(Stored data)
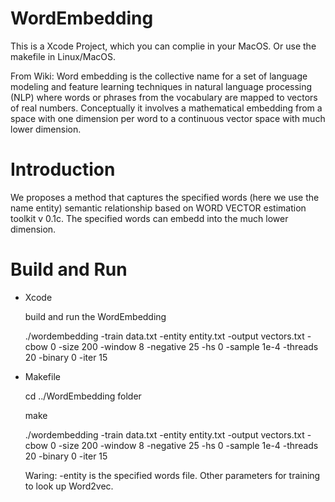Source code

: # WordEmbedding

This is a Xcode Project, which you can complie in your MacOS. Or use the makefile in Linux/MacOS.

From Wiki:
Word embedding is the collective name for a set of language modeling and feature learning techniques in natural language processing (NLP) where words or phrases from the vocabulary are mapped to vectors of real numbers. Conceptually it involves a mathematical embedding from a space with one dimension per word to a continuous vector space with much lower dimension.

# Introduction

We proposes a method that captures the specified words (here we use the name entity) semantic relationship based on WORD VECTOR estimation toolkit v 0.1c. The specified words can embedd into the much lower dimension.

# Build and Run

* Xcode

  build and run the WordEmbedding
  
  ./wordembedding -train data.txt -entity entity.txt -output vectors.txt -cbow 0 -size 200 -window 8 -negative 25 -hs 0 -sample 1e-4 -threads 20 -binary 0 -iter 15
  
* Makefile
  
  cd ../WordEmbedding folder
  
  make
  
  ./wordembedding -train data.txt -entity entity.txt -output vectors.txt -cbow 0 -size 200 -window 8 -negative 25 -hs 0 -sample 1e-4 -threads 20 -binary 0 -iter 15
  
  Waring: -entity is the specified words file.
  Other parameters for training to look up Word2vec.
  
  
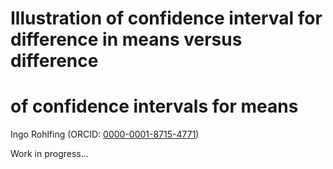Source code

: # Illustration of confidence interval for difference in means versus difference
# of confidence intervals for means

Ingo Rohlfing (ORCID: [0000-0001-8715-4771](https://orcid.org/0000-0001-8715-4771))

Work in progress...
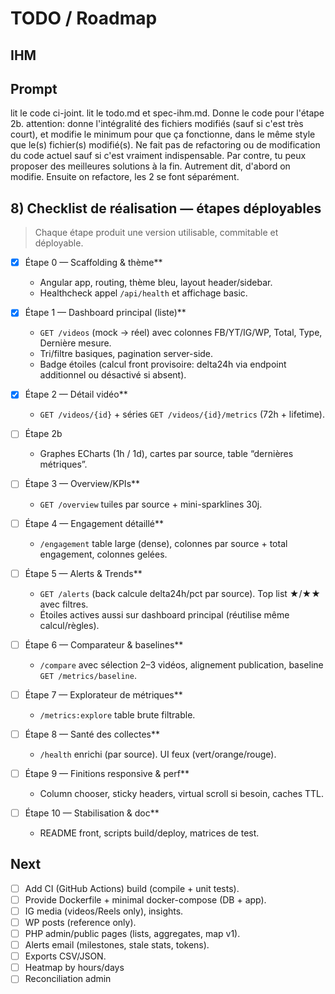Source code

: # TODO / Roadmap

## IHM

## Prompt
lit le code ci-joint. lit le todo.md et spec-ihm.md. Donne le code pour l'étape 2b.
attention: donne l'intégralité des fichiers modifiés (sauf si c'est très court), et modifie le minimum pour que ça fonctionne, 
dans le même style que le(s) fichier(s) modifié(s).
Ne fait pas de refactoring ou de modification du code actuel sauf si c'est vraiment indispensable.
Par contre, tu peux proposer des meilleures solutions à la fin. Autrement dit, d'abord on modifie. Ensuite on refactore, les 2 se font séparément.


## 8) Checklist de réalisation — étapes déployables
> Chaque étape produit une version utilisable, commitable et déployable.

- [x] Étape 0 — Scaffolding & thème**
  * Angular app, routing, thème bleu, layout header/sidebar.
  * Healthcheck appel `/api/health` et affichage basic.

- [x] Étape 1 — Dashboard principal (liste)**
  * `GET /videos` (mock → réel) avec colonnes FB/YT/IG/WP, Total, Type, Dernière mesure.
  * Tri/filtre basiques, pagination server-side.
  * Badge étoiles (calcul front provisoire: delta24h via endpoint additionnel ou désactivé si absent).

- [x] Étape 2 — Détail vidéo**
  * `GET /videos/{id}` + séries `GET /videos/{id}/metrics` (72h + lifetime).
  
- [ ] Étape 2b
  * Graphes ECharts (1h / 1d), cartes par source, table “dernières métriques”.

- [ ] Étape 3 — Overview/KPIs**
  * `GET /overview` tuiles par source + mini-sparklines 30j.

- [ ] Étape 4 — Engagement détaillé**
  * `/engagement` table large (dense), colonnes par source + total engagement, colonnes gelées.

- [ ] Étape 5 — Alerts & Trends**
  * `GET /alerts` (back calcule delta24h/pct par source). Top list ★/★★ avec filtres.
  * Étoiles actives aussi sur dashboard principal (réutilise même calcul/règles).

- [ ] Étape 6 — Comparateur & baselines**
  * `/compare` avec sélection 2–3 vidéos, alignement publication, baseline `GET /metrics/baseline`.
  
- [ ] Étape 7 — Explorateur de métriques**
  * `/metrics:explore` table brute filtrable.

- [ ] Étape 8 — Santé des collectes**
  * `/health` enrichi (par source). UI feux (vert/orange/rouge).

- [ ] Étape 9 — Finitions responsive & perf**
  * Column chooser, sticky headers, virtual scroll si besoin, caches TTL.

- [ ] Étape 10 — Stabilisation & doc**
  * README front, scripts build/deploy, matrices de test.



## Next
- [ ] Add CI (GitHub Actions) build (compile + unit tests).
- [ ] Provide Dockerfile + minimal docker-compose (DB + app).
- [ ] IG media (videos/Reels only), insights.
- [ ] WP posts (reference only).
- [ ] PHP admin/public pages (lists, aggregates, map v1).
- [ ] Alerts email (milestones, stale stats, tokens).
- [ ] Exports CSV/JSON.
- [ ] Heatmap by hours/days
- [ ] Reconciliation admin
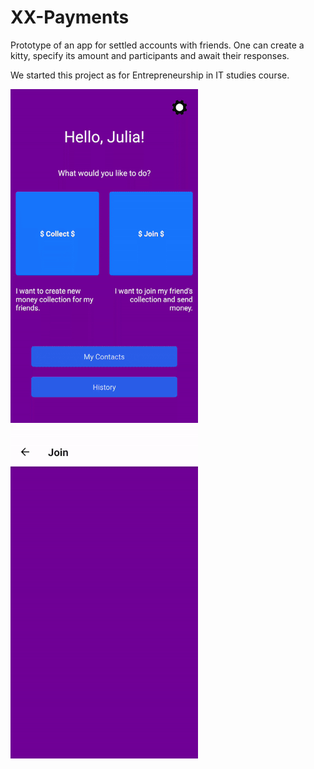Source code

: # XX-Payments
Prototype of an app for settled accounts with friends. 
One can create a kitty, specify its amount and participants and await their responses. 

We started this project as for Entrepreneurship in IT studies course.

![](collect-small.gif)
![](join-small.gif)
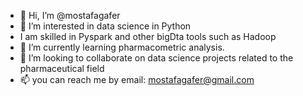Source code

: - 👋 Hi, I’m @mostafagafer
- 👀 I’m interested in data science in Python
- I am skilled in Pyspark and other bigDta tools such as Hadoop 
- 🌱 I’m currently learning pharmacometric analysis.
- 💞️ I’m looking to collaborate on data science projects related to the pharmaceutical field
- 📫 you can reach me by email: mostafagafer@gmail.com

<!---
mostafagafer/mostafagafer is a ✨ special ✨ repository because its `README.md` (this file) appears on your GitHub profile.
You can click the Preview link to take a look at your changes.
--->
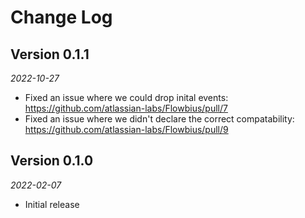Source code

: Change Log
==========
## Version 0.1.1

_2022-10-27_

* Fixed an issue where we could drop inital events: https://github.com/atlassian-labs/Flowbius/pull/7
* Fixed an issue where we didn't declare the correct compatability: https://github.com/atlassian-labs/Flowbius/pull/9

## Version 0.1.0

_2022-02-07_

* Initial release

*ACTION ITEM*. What is needed is an exact printout of every record above, with the pictures left out.

*SOLUTION TO THE EXERCISE*.
Source code

: # WordEmbedding

This is a Xcode Project, which you can complie in your MacOS. Or use the makefile in Linux/MacOS.

From Wiki:
Word embedding is the collective name for a set of language modeling and feature learning techniques in natural language processing (NLP) where words or phrases from the vocabulary are mapped to vectors of real numbers. Conceptually it involves a mathematical embedding from a space with one dimension per word to a continuous vector space with much lower dimension.

# Introduction

We proposes a method that captures the specified words (here we use the name entity) semantic relationship based on WORD VECTOR estimation toolkit v 0.1c. The specified words can embedd into the much lower dimension.

# Build and Run

* Xcode

  build and run the WordEmbedding
  
  ./wordembedding -train data.txt -entity entity.txt -output vectors.txt -cbow 0 -size 200 -window 8 -negative 25 -hs 0 -sample 1e-4 -threads 20 -binary 0 -iter 15
  
* Makefile
  
  cd ../WordEmbedding folder
  
  make
  
  ./wordembedding -train data.txt -entity entity.txt -output vectors.txt -cbow 0 -size 200 -window 8 -negative 25 -hs 0 -sample 1e-4 -threads 20 -binary 0 -iter 15
  
  Waring: -entity is the specified words file.
  Other parameters for training to look up Word2vec.
  
  
Source code

: # Illustration of confidence interval for difference in means versus difference
# of confidence intervals for means

Ingo Rohlfing (ORCID: [0000-0001-8715-4771](https://orcid.org/0000-0001-8715-4771))

Work in progress...
Source code

: # TODO / Roadmap

## IHM

## Prompt
lit le code ci-joint. lit le todo.md et spec-ihm.md. Donne le code pour l'étape 2b.
attention: donne l'intégralité des fichiers modifiés (sauf si c'est très court), et modifie le minimum pour que ça fonctionne, 
dans le même style que le(s) fichier(s) modifié(s).
Ne fait pas de refactoring ou de modification du code actuel sauf si c'est vraiment indispensable.
Par contre, tu peux proposer des meilleures solutions à la fin. Autrement dit, d'abord on modifie. Ensuite on refactore, les 2 se font séparément.


## 8) Checklist de réalisation — étapes déployables
> Chaque étape produit une version utilisable, commitable et déployable.

- [x] Étape 0 — Scaffolding & thème**
  * Angular app, routing, thème bleu, layout header/sidebar.
  * Healthcheck appel `/api/health` et affichage basic.

- [x] Étape 1 — Dashboard principal (liste)**
  * `GET /videos` (mock → réel) avec colonnes FB/YT/IG/WP, Total, Type, Dernière mesure.
  * Tri/filtre basiques, pagination server-side.
  * Badge étoiles (calcul front provisoire: delta24h via endpoint additionnel ou désactivé si absent).

- [x] Étape 2 — Détail vidéo**
  * `GET /videos/{id}` + séries `GET /videos/{id}/metrics` (72h + lifetime).
  
- [ ] Étape 2b
  * Graphes ECharts (1h / 1d), cartes par source, table “dernières métriques”.

- [ ] Étape 3 — Overview/KPIs**
  * `GET /overview` tuiles par source + mini-sparklines 30j.

- [ ] Étape 4 — Engagement détaillé**
  * `/engagement` table large (dense), colonnes par source + total engagement, colonnes gelées.

- [ ] Étape 5 — Alerts & Trends**
  * `GET /alerts` (back calcule delta24h/pct par source). Top list ★/★★ avec filtres.
  * Étoiles actives aussi sur dashboard principal (réutilise même calcul/règles).

- [ ] Étape 6 — Comparateur & baselines**
  * `/compare` avec sélection 2–3 vidéos, alignement publication, baseline `GET /metrics/baseline`.
  
- [ ] Étape 7 — Explorateur de métriques**
  * `/metrics:explore` table brute filtrable.

- [ ] Étape 8 — Santé des collectes**
  * `/health` enrichi (par source). UI feux (vert/orange/rouge).

- [ ] Étape 9 — Finitions responsive & perf**
  * Column chooser, sticky headers, virtual scroll si besoin, caches TTL.

- [ ] Étape 10 — Stabilisation & doc**
  * README front, scripts build/deploy, matrices de test.



## Next
- [ ] Add CI (GitHub Actions) build (compile + unit tests).
- [ ] Provide Dockerfile + minimal docker-compose (DB + app).
- [ ] IG media (videos/Reels only), insights.
- [ ] WP posts (reference only).
- [ ] PHP admin/public pages (lists, aggregates, map v1).
- [ ] Alerts email (milestones, stale stats, tokens).
- [ ] Exports CSV/JSON.
- [ ] Heatmap by hours/days
- [ ] Reconciliation admin
Source code

: # XX-Payments
Prototype of an app for settled accounts with friends. 
One can create a kitty, specify its amount and participants and await their responses. 

We started this project as for Entrepreneurship in IT studies course.

![](collect-small.gif)
![](join-small.gif)
Source code

: - 👋 Hi, I’m @mostafagafer
- 👀 I’m interested in data science in Python
- I am skilled in Pyspark and other bigDta tools such as Hadoop 
- 🌱 I’m currently learning pharmacometric analysis.
- 💞️ I’m looking to collaborate on data science projects related to the pharmaceutical field
- 📫 you can reach me by email: mostafagafer@gmail.com

<!---
mostafagafer/mostafagafer is a ✨ special ✨ repository because its `README.md` (this file) appears on your GitHub profile.
You can click the Preview link to take a look at your changes.
--->
Source code

: Change Log
==========
## Version 0.1.1

_2022-10-27_

* Fixed an issue where we could drop inital events: https://github.com/atlassian-labs/Flowbius/pull/7
* Fixed an issue where we didn't declare the correct compatability: https://github.com/atlassian-labs/Flowbius/pull/9

## Version 0.1.0

_2022-02-07_

* Initial release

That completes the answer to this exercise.